How many lines of the records hold the string "CROSS"? Reply with the number alone.

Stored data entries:

____

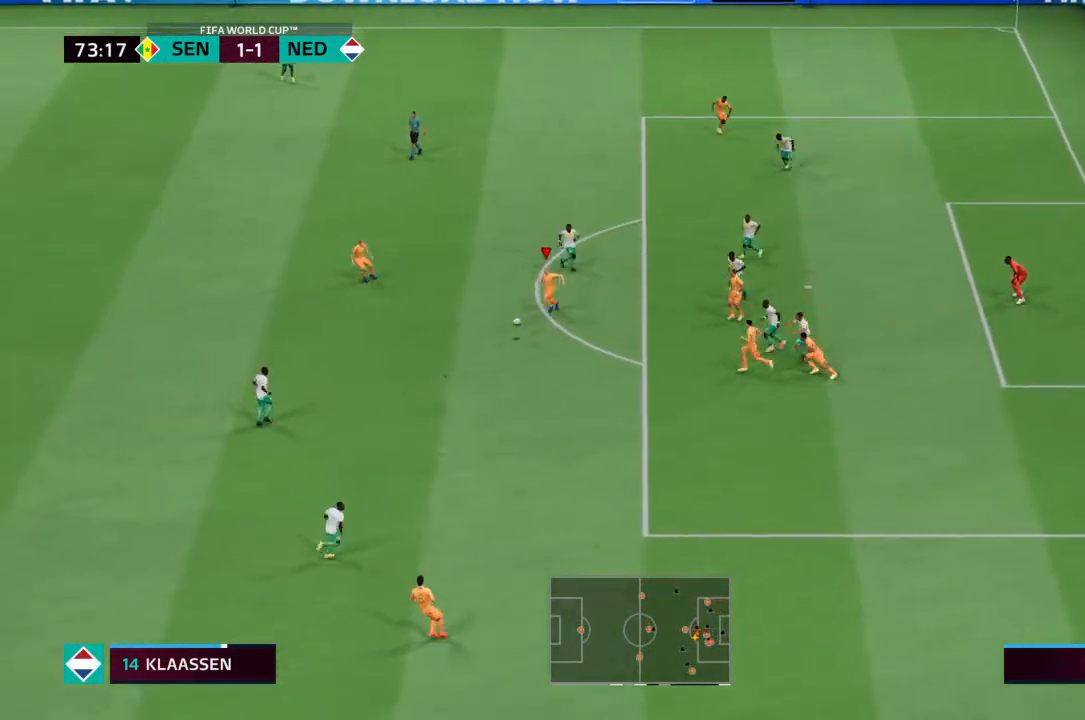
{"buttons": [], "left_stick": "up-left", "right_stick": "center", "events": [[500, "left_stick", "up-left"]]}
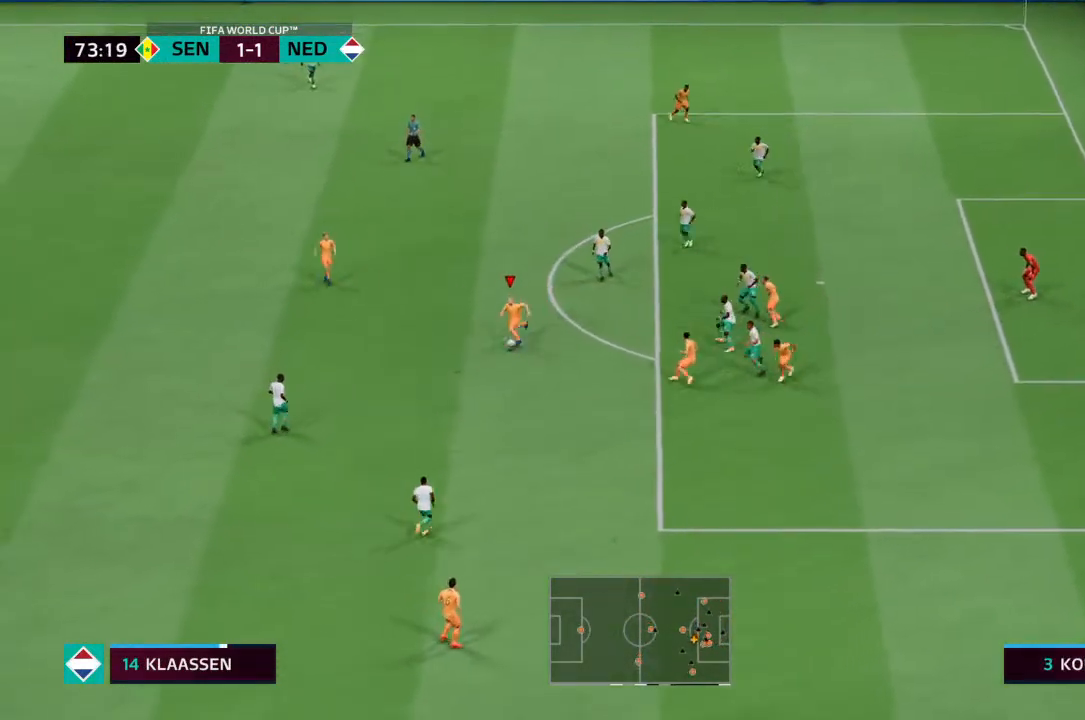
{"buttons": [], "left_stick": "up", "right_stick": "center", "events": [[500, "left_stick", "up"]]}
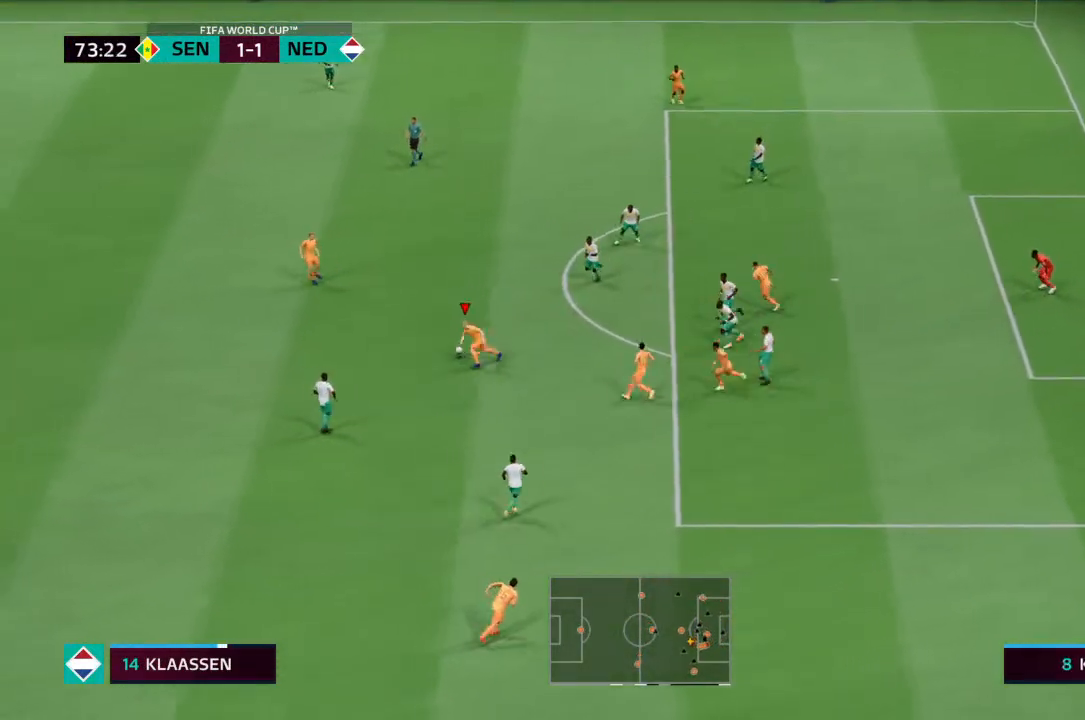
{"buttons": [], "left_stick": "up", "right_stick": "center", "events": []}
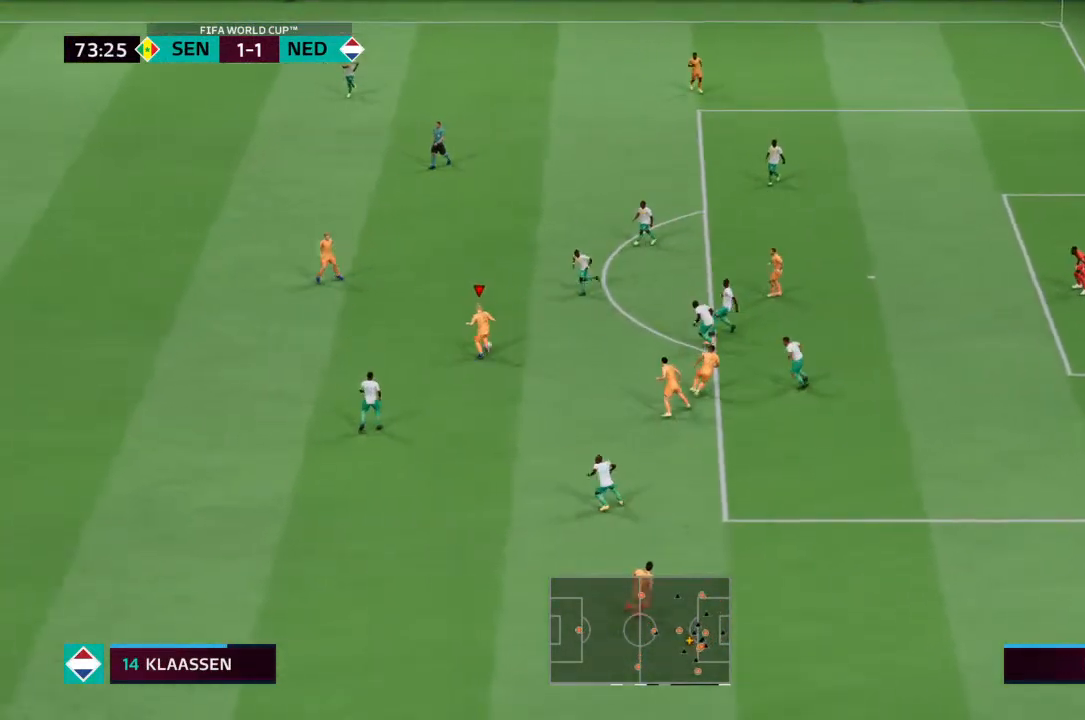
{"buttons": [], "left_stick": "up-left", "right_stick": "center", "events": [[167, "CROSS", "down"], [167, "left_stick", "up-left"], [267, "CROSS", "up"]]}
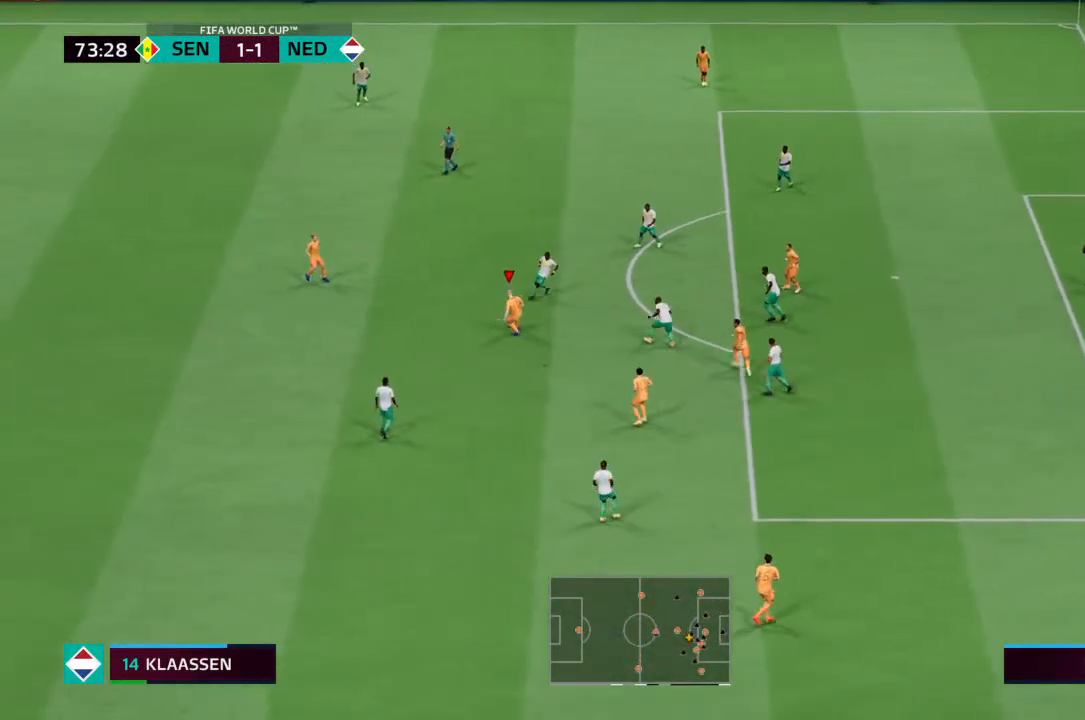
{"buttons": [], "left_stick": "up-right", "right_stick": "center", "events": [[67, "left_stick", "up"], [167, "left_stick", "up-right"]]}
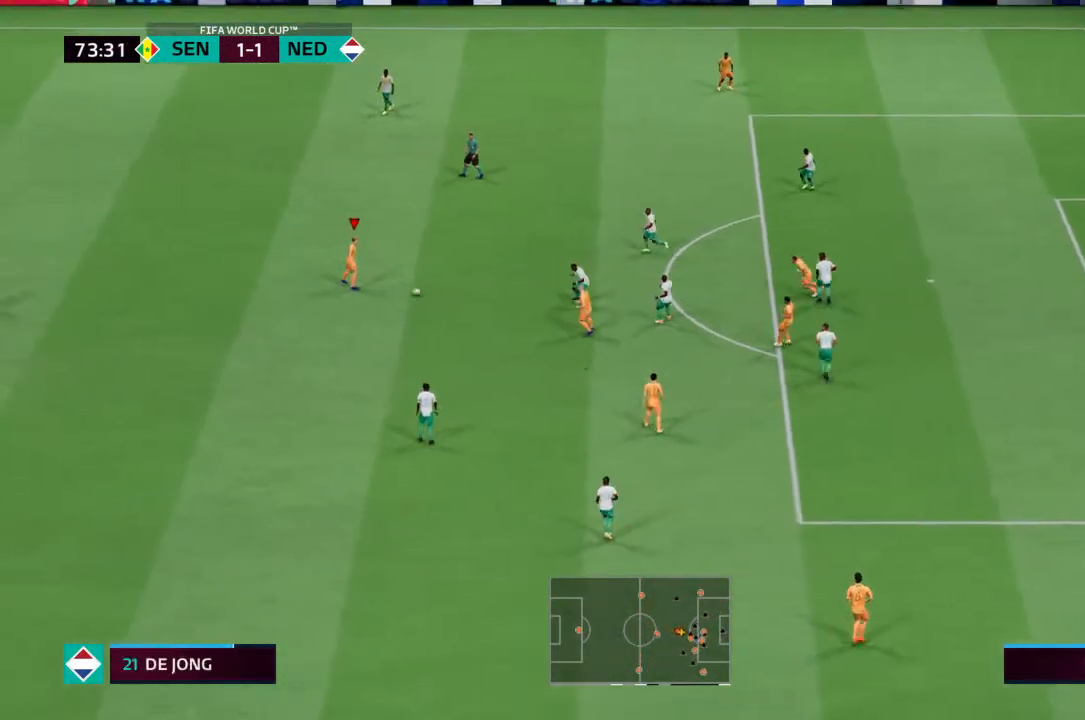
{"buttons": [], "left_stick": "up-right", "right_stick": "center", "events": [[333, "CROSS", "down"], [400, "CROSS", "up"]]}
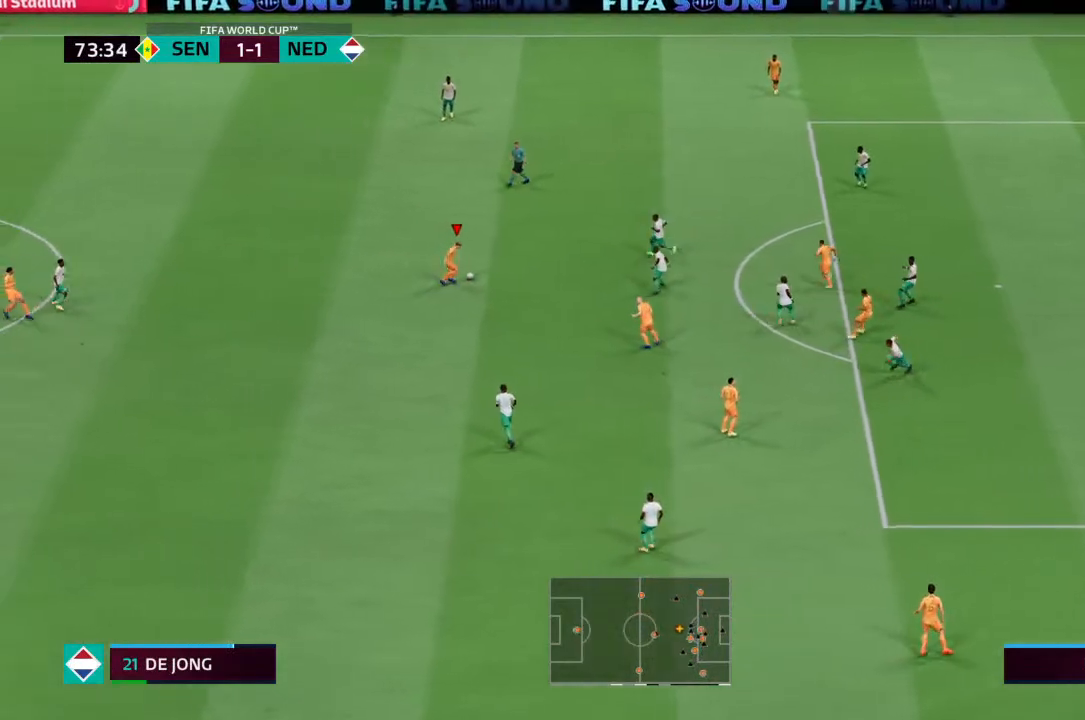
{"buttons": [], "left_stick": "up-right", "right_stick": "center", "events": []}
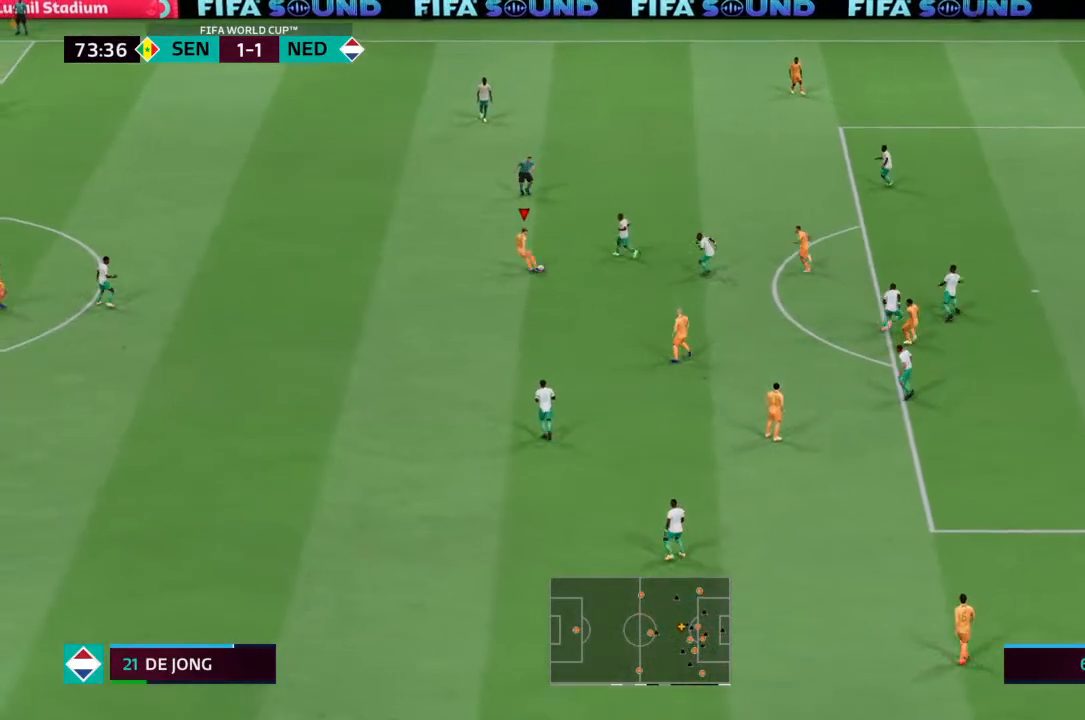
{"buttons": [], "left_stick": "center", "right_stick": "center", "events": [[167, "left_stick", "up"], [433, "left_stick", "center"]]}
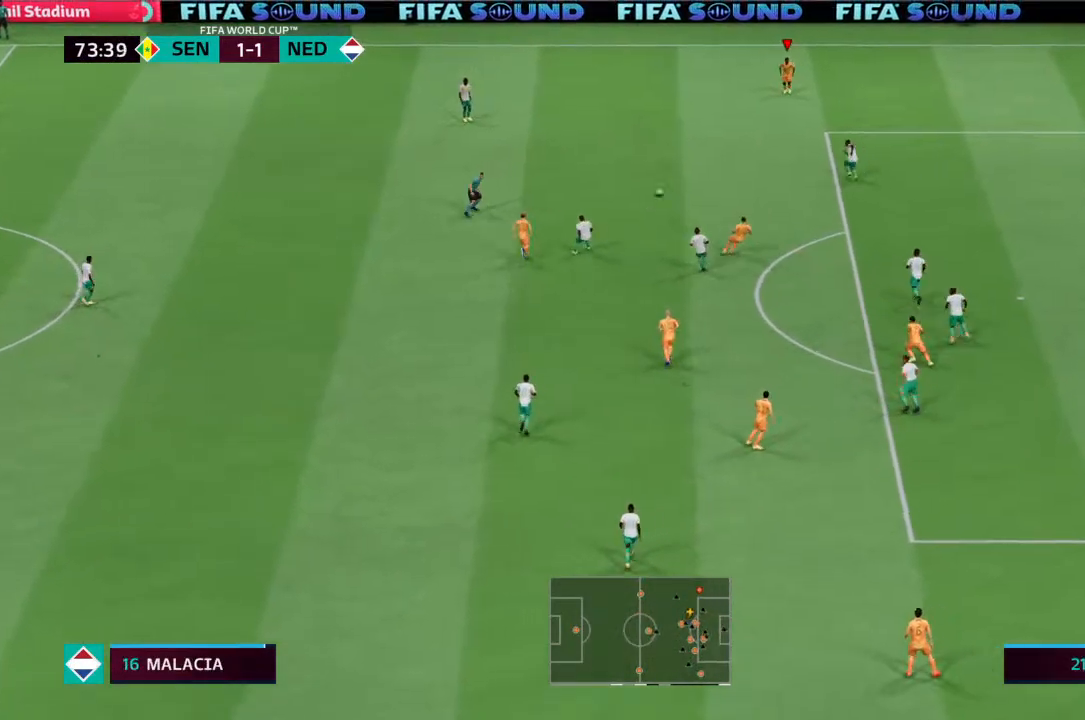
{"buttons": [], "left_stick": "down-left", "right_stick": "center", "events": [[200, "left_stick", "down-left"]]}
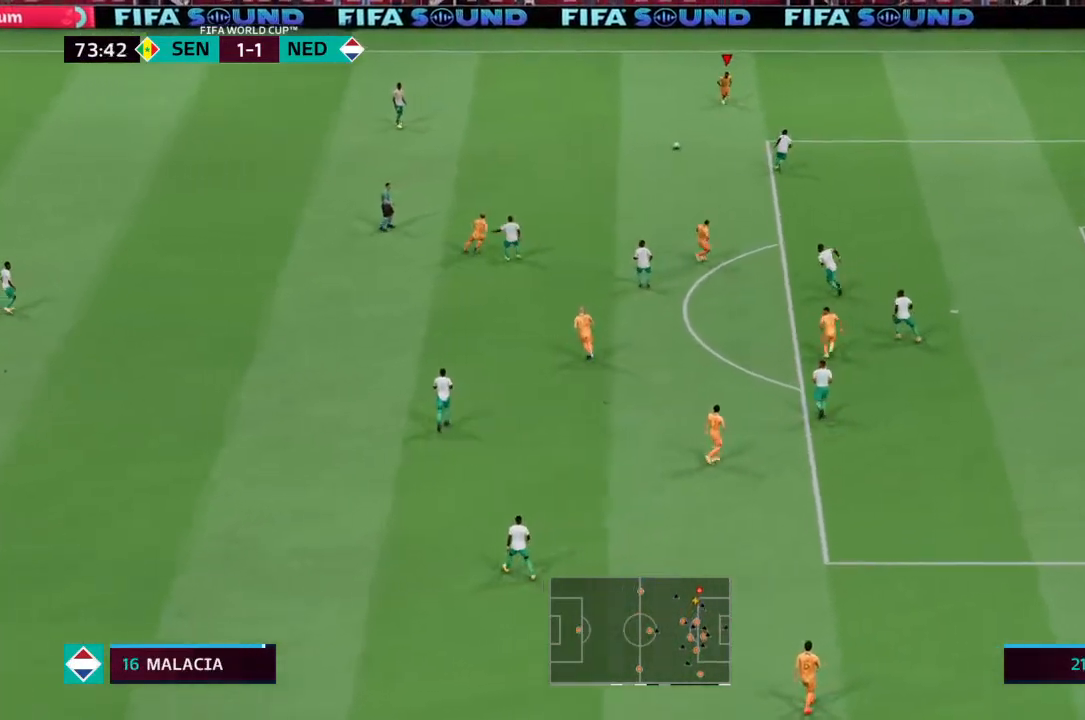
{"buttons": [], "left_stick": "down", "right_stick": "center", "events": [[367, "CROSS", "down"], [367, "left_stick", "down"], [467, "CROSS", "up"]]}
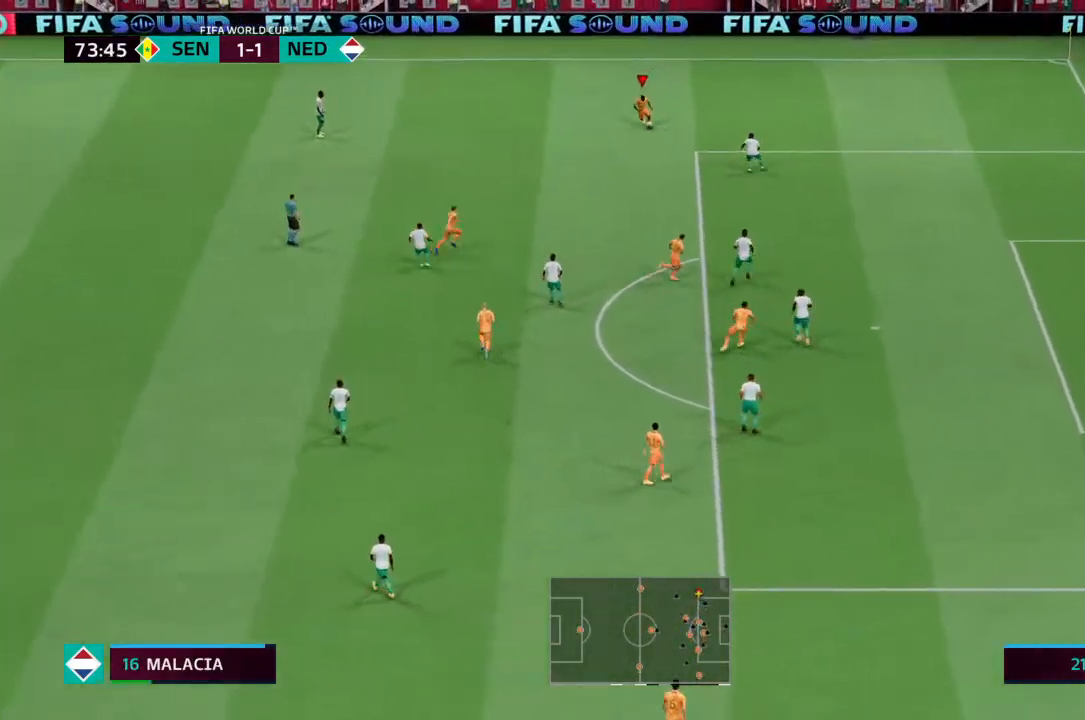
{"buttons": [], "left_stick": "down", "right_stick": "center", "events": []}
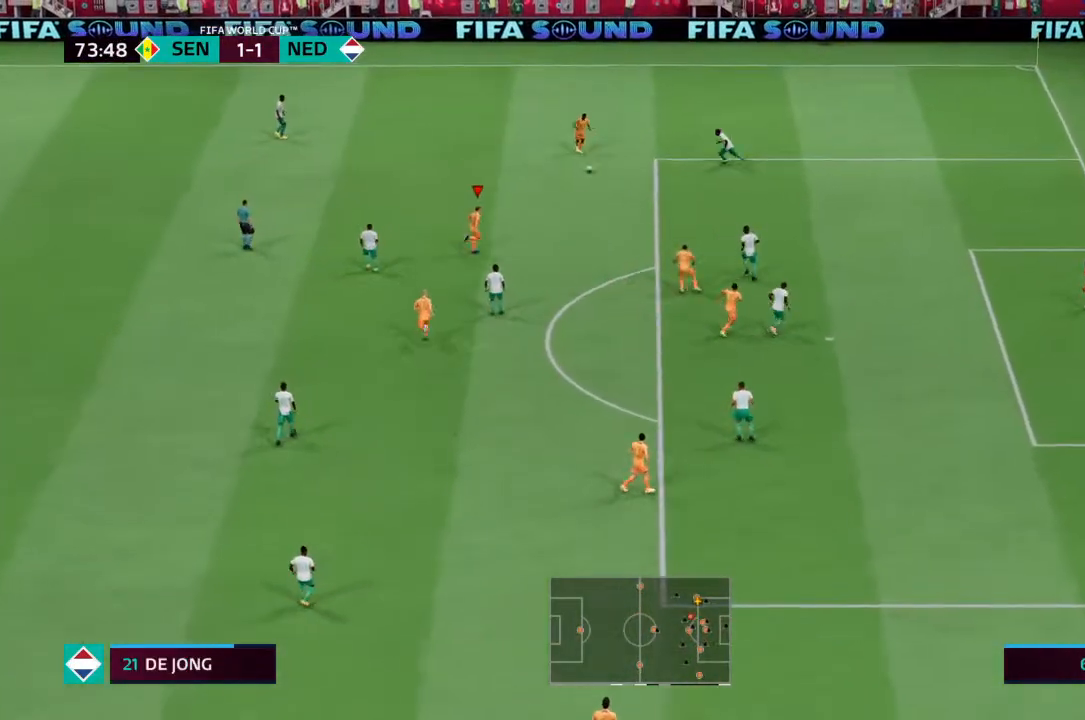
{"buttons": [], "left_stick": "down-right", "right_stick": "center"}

____

**SOLUTION TO THE EXERCISE**
3